Required action -> Transcribe the full listing exactly, and drop every picture.

Data excerpt ->
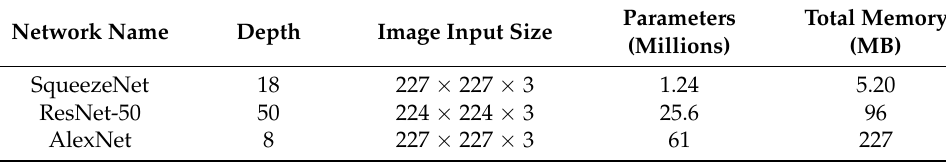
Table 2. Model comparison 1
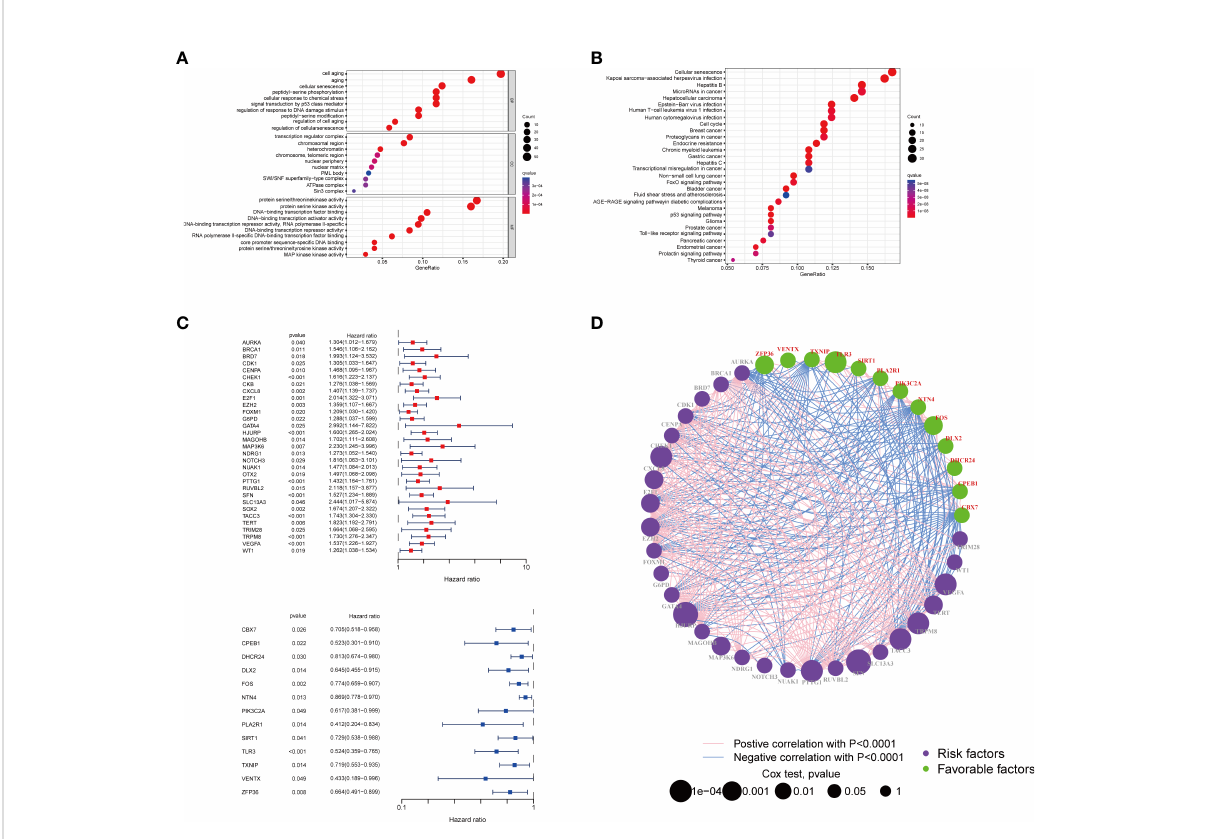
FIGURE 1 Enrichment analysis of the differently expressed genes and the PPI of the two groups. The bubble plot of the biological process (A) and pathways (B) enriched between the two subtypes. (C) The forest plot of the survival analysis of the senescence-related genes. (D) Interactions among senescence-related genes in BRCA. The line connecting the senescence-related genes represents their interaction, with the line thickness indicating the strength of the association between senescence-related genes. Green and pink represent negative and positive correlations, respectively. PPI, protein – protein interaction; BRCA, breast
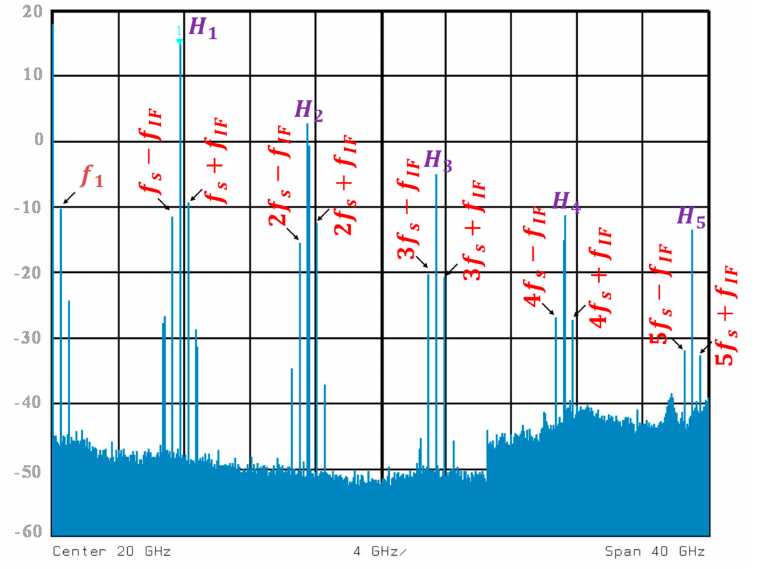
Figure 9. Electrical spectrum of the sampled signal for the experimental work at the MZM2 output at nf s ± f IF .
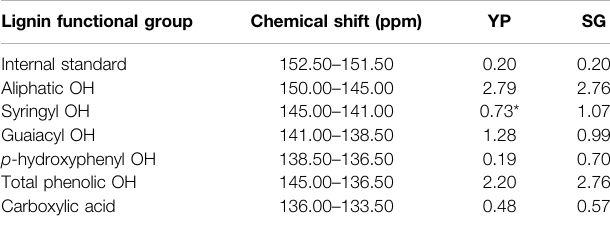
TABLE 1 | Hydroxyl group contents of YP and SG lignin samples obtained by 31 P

Written response ->
Table 2. Model comparison 1
FIGURE 1 Enrichment analysis of the differently expressed genes and the PPI of the two groups. The bubble plot of the biological process (A) and pathways (B) enriched between the two subtypes. (C) The forest plot of the survival analysis of the senescence-related genes. (D) Interactions among senescence-related genes in BRCA. The line connecting the senescence-related genes represents their interaction, with the line thickness indicating the strength of the association between senescence-related genes. Green and pink represent negative and positive correlations, respectively. PPI, protein – protein interaction; BRCA, breast
Figure 9. Electrical spectrum of the sampled signal for the experimental work at the MZM2 output at nf s ± f IF .
TABLE 1 | Hydroxyl group contents of YP and SG lignin samples obtained by 31 P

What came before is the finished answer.